A long time ago, I used to be able to tell the difference between my own screams, and those that echo inside of my head. But I’m already surrendering to the horror of sleep. Within the prison of my own mind, I’m left to the mercy of the images. The nights are always the worst. I become the silent audience of a horrific tale spun by the dancing figures, my friends. People who the doctors call part of another world, the one I’ve created especially for me. But I don’t have to think about any of that here, I don’t have to fight off the images. Here I marvel in them, allow them to fill every pore with their intensity. It burns, but I welcome that too just as I do the images. I’m in the place where the images that haunt me in the light of the sun, elaborate into the stories their trying to relay to me. Here I don’t have to tell the pestering doctors that I still don’t remember my name is Ann. Here no one forces me to tell anyone about my world, the one I made my own.

Here, I just watch the images.

She’s laughing as she pulls on a yellow raincoat. It is the kind of yellow that illuminates lemons outshining any other fruit that found its way into the kitchen bowl. Happiness floods out of this tiny person escaping into the rain that now pours all around her. Her hair bounces even under its pounding offense. Up and down, the tight, brown ringlets bound off her face as if her hairs made only of springs. It’s an untroubled dream. This small grinning girl is now staring straight toward me as she opens her palm face-up.
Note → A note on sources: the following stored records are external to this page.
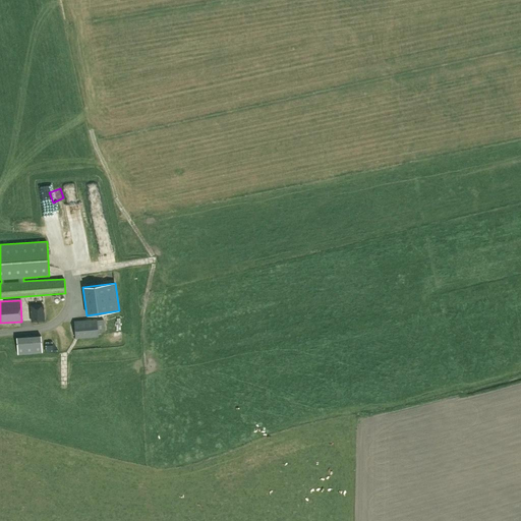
[(30,304),(31,322),(44,321),(44,303),(30,304)]
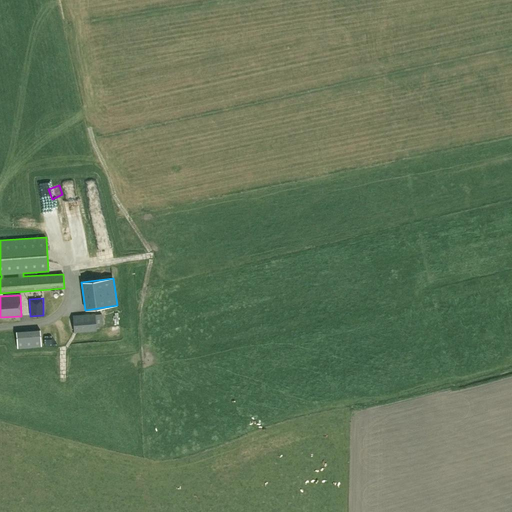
[(73,316),(74,333),(96,331),(95,314),(73,316)]
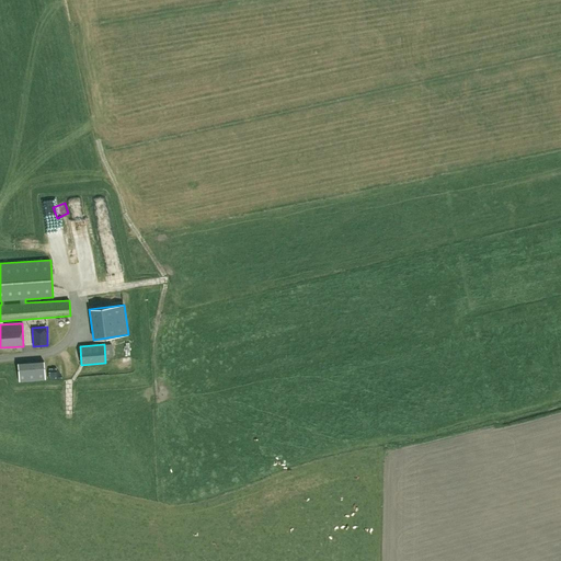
[(137,355),(127,355),(128,366),(138,366),(137,355)]
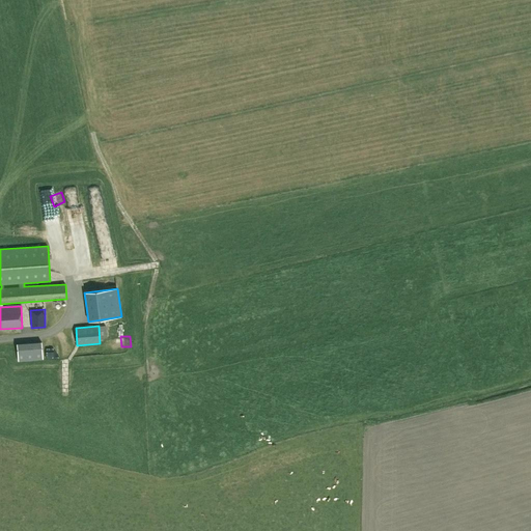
[(49,339),(24,340),(25,358),(50,358),(49,339)]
It beacons to me, like the little iridescent lighthouse does to the tired sailors finally returning to their loved ones. Unhurriedly, I begin to stretch my own hand towards little girl’s palm. But now the girl is backing away.

“Wait! I’m coming,” I call out to the rain, and now I’m running. At first it is like a game of tag, I’m calling out looking for her petite form. But then I can’t find her! What if something has happened? I must find her! It is somehow important, I don’t remember why…

It’s fading now, soon I’ll be forced to leave this place. I keep looking for curl, but now the rain is too hard. Something bad is going to happen! I become hopeless as everything begins to look the same. My heart is now desperately trying to beat its way out of my chest. That’s when I hear it…the scream.

I awake flailing my limbs, as the white coats converge. “Someone grab the restraints! Now!” I wonder why the doctor’s yelling, then I realize I’m screaming. This quiets me down some, as I resort to whimpering. The white coats try and coax me, and reassure me that I’m safe here, trapped within these walls with no windows. What a funny thing to promise, safety. In a place filled with those that society wishes to forget ever existed, the doctors call it something silly: psychosis.

Once the restraints are firmly secured some of the white coats begin to leave through the steel door that will undoubtedly lock once they leave. But of course one Doctor Albeitch asks, “Can you tell me what you dreamt about last night?”

“Nope.” Then we sit in silence, as images of a yellow flash hidden beneath a pounding rain fight there way into existence. “Something about yellow,” I finally say in answer to the harassing silence. I don’t like it when it is quite, since after it drones on too long then the images seep in more easily through the cracks in my brain.

Doc makes a note on his pad, and then simply asks, “Was there a little girl?”


“Do you remember who she is? Her name?”


“Ann, it’s Pressinda.”

My mind lifts slightly at the name, but I don’t remember why exactly. Maybe its one of my “friends” that I’m supposed to forget about. Albeitch leaves then, allowing me to have time with my thoughts (irony isn’t wasted on the insane). I smile brutally at the thought. But then Albeitch comes back into the room, he says one simple word “remember”.

“Your not crazy, Ann. I promise,” It’s the little girl. She’s older now though, but her hair is still swaying in those little curls. I remain unmoving, quiet; like if I don’t move then my head will stop reeling and the screams will stop ringing. But I don’t remember. I can’t remember, now I’m running, the restraints are gone. I’m running from nothing. I’m running from everything.